Unemployment claims continue to rise week after week with more than 10% of workers in the country laid off, furloughed or terminated. State unemployment systems were never prepared for this level of job losses and are struggling to keep up with the demand. Many people who need to file for unemployment benefits have been unable to do so because of the overload.

There may be many more unemployment benefit claims left to be filed.

While many Americans are looking for their CARES Act stimulus check and waiting for unemployment benefits, investors decided it’s go time. The Dow and S&P 500 are up over 12 percent for the week and Nasdaq gained almost 11 percent. The S&P 500 logged its strongest weekly gain in 45 years.

Fed Chairman Jerome Powell spoke on a podcast this week, saying the strong US economy will be even stronger after the coronavirus pandemic is over. Powell, as well as many other financial analysts, are certain that these astronomical unemployment numbers are only temporary. Soon, we hope, most Americans will be able to return to their jobs.

In other words, while the COVID-19 pandemic has wrecked everything, it’s all temporary and the economy is strong enough to recover quickly.

Historically, the stock market tends to do better when unemployment numbers spike. According to investor Ned Davis, a jobless rate that exceeds 6 percent correlates with stock market gains of 13.7 per year. Huh?

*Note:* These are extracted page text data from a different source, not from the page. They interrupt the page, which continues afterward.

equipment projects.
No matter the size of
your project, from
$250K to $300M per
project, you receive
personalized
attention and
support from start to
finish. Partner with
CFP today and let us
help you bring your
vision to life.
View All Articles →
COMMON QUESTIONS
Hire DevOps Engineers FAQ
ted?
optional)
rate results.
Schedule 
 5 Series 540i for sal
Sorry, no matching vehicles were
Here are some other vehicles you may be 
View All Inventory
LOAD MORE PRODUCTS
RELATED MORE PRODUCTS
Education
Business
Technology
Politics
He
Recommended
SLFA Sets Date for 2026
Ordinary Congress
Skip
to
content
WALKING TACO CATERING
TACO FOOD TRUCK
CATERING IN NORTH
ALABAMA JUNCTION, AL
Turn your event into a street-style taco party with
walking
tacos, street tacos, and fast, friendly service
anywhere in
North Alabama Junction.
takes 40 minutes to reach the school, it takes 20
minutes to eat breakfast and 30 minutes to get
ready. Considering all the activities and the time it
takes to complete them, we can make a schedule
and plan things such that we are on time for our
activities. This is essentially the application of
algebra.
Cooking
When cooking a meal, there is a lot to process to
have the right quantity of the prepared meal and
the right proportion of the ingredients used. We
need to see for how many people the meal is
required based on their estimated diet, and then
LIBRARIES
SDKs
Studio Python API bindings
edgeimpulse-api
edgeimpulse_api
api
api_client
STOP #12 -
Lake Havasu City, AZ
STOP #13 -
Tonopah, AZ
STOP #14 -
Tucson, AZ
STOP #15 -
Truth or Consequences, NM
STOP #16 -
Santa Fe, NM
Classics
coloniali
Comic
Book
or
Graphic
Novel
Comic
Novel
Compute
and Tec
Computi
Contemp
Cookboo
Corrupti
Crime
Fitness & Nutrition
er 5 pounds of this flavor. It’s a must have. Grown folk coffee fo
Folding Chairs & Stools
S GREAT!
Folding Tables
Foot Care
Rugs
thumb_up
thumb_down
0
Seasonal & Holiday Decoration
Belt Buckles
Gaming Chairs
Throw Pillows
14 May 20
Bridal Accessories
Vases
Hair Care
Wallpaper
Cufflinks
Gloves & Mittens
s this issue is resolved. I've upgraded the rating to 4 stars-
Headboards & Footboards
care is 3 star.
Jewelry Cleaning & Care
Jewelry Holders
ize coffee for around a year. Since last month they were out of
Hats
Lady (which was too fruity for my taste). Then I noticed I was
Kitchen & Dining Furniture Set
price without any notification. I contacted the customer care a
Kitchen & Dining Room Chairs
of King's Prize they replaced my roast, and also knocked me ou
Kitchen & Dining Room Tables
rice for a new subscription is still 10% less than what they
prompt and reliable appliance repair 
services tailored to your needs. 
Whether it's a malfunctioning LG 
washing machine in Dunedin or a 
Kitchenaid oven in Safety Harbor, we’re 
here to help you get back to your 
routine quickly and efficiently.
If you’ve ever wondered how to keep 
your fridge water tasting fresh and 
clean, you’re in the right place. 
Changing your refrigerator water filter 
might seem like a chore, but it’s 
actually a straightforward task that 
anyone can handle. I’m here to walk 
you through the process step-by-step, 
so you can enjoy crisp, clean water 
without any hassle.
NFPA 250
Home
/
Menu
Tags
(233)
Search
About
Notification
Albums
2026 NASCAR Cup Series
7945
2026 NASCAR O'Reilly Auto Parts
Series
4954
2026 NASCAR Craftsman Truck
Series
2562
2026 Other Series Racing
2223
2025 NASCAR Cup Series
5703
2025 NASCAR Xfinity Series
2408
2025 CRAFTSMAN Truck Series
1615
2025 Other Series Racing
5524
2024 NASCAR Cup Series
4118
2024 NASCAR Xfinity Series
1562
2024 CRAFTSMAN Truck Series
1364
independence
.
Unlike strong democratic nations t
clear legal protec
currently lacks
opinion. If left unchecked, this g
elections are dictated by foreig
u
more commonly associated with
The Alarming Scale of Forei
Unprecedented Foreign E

 “It defies logic. My explanation would be that this news is widely followed, and the market tends to look ahead. So it is probably priced in.” Ned Davis

Some investors and financial strategists still believe the worst of the markets are yet to come. Nobody can say for certain that rock bottom has been hit.

With the Fed providing a safety net of support for investment-grade bonds and limited support for sub-investment grade debt, investors may feel more secure and cause stock prices to continue to climb.